Required work |
Your answer should reproduce every line of the material in which the word "SourceGraphic" occurs.

Material for this exercise |
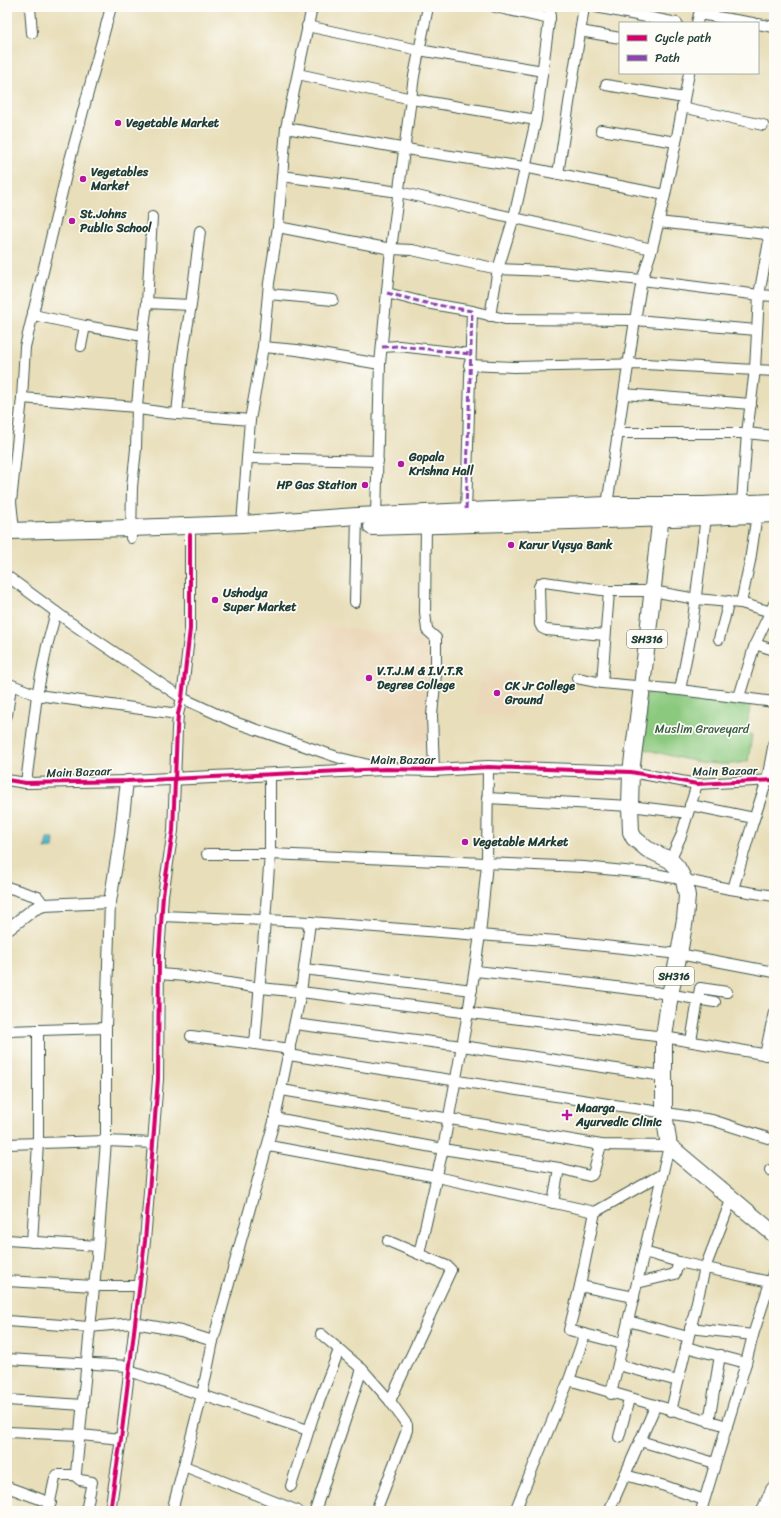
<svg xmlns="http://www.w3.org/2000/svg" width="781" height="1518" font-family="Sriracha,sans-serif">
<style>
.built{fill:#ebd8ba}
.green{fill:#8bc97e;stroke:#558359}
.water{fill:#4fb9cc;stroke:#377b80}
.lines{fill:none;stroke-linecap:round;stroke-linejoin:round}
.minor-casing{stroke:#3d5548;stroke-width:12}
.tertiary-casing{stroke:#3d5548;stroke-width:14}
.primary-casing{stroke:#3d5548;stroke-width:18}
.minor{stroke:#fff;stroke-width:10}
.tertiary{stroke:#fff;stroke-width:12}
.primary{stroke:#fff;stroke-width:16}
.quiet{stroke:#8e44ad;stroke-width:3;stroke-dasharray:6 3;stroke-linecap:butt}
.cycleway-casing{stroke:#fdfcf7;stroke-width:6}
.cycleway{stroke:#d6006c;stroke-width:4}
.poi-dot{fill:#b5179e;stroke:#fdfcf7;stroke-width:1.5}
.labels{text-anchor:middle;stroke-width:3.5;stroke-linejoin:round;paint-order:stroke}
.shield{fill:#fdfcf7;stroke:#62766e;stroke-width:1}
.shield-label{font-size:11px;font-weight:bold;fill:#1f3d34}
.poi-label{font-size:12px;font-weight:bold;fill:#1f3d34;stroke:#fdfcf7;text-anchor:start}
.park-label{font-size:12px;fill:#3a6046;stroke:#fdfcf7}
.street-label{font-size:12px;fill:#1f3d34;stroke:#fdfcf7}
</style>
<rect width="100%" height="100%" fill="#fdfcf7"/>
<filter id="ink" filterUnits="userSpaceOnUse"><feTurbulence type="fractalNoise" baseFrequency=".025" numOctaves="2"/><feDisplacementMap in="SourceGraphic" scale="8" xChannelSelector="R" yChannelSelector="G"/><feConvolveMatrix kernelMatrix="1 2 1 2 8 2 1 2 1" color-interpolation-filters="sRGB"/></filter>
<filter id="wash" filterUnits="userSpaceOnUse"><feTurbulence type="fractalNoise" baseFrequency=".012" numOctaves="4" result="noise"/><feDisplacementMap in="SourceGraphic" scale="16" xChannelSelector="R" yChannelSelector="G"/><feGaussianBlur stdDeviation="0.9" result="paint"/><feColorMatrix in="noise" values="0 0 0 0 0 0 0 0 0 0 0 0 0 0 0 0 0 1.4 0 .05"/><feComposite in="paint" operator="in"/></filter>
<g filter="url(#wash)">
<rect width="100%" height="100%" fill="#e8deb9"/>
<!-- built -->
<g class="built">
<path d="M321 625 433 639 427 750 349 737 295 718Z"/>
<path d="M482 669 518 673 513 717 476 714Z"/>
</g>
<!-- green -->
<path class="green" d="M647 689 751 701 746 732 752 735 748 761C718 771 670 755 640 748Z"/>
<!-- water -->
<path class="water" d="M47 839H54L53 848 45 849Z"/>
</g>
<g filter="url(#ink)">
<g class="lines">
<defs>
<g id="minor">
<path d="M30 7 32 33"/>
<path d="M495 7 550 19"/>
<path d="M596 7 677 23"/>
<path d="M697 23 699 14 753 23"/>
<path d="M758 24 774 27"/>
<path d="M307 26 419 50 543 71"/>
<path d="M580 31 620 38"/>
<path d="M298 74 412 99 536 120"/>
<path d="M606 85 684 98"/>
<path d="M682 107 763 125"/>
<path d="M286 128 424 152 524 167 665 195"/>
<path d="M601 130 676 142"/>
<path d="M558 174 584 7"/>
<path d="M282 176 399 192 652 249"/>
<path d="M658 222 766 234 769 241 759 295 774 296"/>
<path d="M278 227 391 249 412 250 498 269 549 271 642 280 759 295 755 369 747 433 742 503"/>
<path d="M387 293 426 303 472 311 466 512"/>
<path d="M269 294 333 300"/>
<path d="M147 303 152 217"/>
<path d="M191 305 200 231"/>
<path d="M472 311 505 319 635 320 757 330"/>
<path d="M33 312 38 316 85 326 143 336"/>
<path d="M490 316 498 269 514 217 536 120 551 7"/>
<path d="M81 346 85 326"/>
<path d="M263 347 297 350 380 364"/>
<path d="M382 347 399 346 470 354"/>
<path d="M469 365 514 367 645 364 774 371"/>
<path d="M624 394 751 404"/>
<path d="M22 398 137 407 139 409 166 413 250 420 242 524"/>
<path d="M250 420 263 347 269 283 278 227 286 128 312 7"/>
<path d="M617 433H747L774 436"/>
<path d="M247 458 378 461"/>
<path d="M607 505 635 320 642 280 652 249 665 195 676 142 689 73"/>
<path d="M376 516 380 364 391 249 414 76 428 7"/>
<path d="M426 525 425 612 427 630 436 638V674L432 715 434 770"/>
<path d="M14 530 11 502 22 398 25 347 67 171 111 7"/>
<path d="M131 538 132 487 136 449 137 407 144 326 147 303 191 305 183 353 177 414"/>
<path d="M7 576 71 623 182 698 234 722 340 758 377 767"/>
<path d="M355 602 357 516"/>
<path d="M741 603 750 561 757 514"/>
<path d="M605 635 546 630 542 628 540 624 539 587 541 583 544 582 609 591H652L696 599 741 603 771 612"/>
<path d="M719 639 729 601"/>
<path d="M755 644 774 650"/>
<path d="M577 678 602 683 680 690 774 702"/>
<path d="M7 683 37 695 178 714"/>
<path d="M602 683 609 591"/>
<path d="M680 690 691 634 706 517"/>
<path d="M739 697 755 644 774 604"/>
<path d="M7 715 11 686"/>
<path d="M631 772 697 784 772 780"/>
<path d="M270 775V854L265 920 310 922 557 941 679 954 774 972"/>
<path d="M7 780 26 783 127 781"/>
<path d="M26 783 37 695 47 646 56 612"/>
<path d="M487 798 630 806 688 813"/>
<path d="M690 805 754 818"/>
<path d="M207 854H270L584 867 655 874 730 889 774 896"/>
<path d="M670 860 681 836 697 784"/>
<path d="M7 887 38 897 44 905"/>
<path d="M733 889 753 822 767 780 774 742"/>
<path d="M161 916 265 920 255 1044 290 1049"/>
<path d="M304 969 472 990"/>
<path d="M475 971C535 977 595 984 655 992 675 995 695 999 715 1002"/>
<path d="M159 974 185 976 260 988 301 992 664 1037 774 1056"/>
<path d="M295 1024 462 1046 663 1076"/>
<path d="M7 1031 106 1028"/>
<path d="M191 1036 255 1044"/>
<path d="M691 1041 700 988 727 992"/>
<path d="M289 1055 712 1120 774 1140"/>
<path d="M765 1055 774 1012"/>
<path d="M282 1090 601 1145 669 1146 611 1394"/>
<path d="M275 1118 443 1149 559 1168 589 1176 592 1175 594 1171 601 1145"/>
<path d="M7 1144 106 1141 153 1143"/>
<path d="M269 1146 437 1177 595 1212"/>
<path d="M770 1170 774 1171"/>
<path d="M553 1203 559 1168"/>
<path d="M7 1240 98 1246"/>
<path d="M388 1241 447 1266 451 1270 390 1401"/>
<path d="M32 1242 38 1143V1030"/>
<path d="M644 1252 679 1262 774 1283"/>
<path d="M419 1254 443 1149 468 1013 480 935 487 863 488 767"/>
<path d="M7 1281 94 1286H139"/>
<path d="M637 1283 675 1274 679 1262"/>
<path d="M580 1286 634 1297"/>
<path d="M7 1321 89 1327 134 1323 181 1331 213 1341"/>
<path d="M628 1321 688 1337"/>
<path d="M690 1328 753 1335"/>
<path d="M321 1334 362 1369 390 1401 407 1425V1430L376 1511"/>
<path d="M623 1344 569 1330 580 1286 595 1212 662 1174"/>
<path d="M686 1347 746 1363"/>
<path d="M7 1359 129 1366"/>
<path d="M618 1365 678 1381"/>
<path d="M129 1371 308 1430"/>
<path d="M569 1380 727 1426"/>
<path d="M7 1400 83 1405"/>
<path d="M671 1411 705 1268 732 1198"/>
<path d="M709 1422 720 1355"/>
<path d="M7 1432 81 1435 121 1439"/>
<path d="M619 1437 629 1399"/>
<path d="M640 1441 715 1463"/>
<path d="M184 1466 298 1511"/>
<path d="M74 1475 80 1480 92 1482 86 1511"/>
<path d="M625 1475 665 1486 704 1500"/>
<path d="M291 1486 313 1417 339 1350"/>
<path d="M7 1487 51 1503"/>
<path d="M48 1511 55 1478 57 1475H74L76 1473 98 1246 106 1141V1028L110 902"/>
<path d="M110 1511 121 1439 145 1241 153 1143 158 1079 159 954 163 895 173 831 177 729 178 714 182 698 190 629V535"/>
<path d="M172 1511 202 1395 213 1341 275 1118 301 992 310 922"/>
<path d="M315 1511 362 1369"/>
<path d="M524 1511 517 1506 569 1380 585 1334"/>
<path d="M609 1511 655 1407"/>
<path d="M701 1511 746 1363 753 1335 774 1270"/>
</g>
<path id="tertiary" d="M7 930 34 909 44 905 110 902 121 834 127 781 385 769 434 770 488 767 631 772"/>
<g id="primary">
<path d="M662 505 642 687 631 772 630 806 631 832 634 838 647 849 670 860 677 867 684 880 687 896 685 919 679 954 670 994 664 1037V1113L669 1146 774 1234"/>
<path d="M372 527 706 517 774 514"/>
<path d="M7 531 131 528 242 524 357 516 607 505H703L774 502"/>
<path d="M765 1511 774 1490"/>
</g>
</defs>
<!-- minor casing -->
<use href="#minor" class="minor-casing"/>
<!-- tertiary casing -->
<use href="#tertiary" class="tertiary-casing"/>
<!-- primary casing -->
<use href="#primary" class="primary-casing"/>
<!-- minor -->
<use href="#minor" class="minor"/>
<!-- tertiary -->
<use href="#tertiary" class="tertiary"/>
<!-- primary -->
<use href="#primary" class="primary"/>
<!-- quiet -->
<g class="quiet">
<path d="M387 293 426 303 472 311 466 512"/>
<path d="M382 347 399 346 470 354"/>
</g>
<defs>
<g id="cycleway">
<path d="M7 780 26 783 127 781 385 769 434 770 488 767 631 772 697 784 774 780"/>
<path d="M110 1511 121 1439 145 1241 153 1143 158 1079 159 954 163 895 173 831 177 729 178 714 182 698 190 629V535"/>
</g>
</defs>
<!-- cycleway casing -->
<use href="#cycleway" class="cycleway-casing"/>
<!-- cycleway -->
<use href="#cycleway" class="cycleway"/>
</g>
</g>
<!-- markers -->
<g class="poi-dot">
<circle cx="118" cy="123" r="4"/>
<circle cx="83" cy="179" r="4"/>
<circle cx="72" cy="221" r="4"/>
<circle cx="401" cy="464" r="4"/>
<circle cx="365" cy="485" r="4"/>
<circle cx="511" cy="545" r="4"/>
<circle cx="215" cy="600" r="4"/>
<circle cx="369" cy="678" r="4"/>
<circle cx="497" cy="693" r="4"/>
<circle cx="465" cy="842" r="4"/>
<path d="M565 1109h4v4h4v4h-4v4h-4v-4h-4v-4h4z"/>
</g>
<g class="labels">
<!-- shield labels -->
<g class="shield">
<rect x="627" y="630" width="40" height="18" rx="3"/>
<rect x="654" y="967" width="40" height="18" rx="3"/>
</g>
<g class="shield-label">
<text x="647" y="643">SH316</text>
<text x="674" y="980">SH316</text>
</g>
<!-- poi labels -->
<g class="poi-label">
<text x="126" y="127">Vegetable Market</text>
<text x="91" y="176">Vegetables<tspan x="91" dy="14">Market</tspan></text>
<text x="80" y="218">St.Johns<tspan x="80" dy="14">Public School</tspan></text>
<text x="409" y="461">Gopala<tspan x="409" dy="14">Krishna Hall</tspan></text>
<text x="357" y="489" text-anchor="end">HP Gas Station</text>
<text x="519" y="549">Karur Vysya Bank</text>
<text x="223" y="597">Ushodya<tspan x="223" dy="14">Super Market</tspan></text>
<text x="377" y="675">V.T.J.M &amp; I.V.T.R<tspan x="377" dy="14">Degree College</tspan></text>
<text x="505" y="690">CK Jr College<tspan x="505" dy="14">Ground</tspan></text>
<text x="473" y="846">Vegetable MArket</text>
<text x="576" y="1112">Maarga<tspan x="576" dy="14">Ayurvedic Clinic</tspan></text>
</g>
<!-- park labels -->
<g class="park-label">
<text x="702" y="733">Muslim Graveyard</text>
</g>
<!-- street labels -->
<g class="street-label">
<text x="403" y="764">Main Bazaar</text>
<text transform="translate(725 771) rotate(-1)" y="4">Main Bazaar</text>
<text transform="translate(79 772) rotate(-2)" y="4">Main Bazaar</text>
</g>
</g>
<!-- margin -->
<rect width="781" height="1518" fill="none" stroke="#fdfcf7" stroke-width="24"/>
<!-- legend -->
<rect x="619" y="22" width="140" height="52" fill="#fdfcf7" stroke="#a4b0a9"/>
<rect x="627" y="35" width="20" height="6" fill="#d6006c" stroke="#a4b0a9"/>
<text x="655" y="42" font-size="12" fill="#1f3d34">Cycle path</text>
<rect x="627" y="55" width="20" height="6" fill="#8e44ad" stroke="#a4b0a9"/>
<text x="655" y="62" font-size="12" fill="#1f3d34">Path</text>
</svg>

Output of the task |
<filter id="ink" filterUnits="userSpaceOnUse"><feTurbulence type="fractalNoise" baseFrequency=".025" numOctaves="2"/><feDisplacementMap in="SourceGraphic" scale="8" xChannelSelector="R" yChannelSelector="G"/><feConvolveMatrix kernelMatrix="1 2 1 2 8 2 1 2 1" color-interpolation-filters="sRGB"/></filter>
<filter id="wash" filterUnits="userSpaceOnUse"><feTurbulence type="fractalNoise" baseFrequency=".012" numOctaves="4" result="noise"/><feDisplacementMap in="SourceGraphic" scale="16" xChannelSelector="R" yChannelSelector="G"/><feGaussianBlur stdDeviation="0.9" result="paint"/><feColorMatrix in="noise" values="0 0 0 0 0 0 0 0 0 0 0 0 0 0 0 0 0 1.4 0 .05"/><feComposite in="paint" operator="in"/></filter>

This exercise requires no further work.